» **SOAL LATIHAN A**: Tolong jawab: menurut kutipan sumber, bagaimana suasana ruang tunggu sore itu?

Saya tersenyum mendengar ucapannya. Lucu, tapi bisa jadi ada
benarnya. Karena memang sore itu ruang tunggu begitu tenang. Sama sekali tidak
ada yang marah. Ya saya tidak tahu apa yang ada di dalam hati para penumpang
tadi. Pastinya ada juga yang kesal, lelah, marah. Tapi paling tidak, sampai
pesawat akhirnya berangkat, tidak ada satupun penumpang yang mengamuk.
“Untung ya kita masih bisa berangkat,” katanya lagi.

» **SOAL LATIHAN B**: Hitung berapa baris dalam daftar yang memuat kata "entities". Tuliskan angkanya saja.

» **DATA UNTUK DIOLAH**:
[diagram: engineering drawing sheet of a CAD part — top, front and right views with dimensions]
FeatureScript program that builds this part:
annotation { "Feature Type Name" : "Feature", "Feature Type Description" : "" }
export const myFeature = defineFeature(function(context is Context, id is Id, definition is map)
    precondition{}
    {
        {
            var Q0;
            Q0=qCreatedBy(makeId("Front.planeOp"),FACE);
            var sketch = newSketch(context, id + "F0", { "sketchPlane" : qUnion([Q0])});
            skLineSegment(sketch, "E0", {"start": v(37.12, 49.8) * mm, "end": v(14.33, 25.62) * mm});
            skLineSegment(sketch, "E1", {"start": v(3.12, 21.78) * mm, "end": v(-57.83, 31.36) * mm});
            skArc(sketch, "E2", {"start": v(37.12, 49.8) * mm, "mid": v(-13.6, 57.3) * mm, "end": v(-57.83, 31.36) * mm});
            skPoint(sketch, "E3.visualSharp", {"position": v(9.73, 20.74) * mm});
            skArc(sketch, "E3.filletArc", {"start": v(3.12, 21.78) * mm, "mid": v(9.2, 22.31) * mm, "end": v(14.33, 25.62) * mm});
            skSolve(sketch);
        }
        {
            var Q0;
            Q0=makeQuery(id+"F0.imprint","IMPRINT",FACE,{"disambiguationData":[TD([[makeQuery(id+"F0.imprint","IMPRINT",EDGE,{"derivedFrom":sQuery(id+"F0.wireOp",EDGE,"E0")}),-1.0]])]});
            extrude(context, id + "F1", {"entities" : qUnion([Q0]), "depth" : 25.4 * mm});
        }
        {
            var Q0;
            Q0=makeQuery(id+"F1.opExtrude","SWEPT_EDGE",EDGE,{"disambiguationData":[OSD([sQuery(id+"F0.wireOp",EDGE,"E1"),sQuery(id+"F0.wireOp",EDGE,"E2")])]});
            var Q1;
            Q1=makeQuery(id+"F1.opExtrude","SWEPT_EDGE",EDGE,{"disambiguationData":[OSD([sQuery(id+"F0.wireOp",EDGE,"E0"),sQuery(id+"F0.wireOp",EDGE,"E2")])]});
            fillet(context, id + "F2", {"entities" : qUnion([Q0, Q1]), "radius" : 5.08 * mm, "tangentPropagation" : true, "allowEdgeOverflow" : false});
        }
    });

...

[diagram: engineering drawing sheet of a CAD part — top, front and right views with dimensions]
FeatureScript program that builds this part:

» **HASIL TUGAS A**: Ruang tunggu sore itu begitu tenang.

» **HASIL TUGAS B**: 2